Renewable energy mandates require that companies or consumers produce or sell a certain amount of energy from renewables. Australia's Small-scale Renewable Energy Scheme is an incentive for individual citizens and small-scale businesses to install renewable energy systems, such as rooftop solar systems. Its Large-scale Renewable Energy Target requires an increase in annual renewable electricity generation. Of the power that electricity retailers provide, 12.75 percent of it must be renewable to be eligible for subsidies. Australian electricity consumers pay for the subsidies that support the scheme.

Green public procurement

Green public procurement (GPP) occurs when governments obtain goods, works, and services that are sustainable and environmentally friendly. Rules encourage the public sector to purchase green products and supplies, such as energy efficient computers, recycled paper, green cleaning services, electric vehicles, and renewable energy. These rules can drive green innovation and produce financial savings. Also, GPP can create economic growth and increase the sales of eco-industries. An example of GPP is A Plan for Public Procurement: food and catering in the United Kingdom, which encourages sustainable food procurement for the public sector and its suppliers, and it sets out a vision for specific targets and outcomes. The policy addresses issues such as energy use, water and waste, seasonality, animal welfare, and fair trade.
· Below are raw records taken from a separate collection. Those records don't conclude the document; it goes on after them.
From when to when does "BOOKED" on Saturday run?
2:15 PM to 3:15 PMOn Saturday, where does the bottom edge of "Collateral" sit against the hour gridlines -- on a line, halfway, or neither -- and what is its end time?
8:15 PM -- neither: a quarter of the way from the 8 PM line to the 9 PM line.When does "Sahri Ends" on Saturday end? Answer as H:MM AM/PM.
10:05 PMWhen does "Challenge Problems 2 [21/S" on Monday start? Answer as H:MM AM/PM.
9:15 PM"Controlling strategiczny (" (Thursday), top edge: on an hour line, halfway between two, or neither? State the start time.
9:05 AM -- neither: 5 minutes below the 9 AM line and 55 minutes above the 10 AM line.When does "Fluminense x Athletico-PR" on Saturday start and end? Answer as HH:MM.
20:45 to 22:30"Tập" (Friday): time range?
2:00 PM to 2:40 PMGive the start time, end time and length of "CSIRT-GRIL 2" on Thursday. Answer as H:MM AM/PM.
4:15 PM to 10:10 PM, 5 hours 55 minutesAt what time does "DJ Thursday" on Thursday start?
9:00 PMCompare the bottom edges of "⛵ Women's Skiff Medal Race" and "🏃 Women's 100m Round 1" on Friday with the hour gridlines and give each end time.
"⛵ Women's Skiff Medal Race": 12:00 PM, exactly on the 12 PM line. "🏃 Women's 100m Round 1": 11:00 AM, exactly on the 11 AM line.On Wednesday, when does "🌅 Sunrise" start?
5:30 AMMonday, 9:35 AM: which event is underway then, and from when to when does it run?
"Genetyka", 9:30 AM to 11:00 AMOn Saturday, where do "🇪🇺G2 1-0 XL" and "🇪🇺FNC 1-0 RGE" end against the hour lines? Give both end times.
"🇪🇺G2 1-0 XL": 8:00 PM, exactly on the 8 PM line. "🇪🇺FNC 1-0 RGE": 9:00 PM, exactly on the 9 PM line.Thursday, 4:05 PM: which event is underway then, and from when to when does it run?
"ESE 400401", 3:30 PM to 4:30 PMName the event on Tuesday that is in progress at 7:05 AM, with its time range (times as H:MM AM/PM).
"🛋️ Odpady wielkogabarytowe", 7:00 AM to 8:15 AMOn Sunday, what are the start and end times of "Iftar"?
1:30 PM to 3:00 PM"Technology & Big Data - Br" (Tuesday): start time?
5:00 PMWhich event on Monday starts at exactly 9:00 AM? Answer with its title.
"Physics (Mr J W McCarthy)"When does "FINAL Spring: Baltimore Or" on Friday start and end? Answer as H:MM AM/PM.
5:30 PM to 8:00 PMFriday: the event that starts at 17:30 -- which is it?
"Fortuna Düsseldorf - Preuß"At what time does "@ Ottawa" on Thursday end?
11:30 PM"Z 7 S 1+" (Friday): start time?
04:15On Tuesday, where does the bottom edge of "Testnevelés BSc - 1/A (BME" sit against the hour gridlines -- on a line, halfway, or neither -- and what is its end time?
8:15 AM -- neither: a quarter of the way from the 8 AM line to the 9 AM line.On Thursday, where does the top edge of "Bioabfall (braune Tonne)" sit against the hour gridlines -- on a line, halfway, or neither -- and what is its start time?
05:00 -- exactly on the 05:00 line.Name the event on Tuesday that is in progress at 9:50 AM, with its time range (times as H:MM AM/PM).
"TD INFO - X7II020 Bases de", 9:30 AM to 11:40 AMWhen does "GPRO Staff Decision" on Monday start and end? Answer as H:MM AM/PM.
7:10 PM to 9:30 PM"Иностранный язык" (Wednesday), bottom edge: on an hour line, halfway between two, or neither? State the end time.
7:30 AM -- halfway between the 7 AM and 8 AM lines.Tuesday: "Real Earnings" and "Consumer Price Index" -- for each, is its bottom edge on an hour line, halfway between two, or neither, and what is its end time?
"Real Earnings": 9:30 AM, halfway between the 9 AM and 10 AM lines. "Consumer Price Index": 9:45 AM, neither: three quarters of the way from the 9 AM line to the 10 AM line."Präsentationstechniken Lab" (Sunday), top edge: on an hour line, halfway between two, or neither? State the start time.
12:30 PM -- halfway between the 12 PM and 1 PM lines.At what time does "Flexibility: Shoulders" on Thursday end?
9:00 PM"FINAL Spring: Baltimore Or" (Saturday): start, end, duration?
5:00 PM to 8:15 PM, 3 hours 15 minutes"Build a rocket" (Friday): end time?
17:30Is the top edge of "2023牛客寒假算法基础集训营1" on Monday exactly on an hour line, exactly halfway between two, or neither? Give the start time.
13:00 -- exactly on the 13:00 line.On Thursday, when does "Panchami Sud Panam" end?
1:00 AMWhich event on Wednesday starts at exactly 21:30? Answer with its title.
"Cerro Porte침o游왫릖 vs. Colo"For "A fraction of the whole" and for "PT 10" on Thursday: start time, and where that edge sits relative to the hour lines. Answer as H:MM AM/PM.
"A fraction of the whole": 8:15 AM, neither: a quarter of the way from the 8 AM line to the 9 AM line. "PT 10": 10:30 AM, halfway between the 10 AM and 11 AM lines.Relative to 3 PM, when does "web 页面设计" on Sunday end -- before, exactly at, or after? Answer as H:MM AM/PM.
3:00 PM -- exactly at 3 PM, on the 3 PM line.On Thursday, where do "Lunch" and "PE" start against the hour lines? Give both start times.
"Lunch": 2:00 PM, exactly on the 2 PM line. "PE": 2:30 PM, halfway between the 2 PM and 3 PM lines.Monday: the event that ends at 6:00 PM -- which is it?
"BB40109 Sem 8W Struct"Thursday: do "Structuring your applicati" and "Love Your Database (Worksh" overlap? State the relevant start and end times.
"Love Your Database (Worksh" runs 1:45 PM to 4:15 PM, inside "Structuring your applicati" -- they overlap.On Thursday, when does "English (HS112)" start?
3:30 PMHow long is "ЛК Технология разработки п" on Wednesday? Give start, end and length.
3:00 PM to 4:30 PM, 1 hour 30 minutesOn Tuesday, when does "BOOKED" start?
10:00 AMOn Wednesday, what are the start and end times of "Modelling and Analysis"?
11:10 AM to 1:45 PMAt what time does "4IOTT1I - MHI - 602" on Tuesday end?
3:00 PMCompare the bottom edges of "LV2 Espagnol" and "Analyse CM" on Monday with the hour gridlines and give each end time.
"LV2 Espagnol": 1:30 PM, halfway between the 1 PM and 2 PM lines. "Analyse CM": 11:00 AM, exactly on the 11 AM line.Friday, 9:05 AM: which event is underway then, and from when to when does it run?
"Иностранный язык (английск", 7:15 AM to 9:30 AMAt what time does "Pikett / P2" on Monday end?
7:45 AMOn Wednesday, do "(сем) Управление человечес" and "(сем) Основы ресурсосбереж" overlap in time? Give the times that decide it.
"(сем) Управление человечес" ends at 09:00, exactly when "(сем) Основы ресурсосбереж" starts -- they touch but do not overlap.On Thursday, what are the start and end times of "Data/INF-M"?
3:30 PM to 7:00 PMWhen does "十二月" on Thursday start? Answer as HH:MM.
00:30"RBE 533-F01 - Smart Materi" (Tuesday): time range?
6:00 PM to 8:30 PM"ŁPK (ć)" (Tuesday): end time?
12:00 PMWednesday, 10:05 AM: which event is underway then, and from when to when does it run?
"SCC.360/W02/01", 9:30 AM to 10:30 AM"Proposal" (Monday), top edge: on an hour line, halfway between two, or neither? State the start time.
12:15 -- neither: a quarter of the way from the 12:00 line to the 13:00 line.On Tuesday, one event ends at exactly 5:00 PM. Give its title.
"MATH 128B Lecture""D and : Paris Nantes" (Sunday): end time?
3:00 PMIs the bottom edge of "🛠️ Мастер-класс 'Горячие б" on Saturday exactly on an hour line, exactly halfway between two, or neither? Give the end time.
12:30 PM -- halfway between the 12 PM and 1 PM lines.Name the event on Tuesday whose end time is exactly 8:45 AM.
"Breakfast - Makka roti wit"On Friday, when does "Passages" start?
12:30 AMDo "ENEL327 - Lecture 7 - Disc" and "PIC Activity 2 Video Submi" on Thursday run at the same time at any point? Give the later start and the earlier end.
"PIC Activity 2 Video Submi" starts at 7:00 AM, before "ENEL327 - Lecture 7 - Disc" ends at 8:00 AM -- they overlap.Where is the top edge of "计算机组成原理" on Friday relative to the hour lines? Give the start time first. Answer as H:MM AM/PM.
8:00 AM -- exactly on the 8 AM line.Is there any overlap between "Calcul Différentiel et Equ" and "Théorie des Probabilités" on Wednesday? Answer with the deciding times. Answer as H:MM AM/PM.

Renewable portfolio standards

Renewable portfolio standards (RPS) are regulatory mandates that support increased production of renewables. Standards set a minimum amount for annual production of renewable energy. In Michigan, the United States, the 2016 Clean, Renewable and Efficient Energy Act requires that electric providers increase their supply of renewables from 10 percent in 2015 to 15 percent in 2021, with an interim requirement of 12.5 percent in 2019 and 2020. In the United States, state-level RPS have driven the development of renewable energy. RPS-motivated development accounted for 60 percent of American new renewable development in 2012.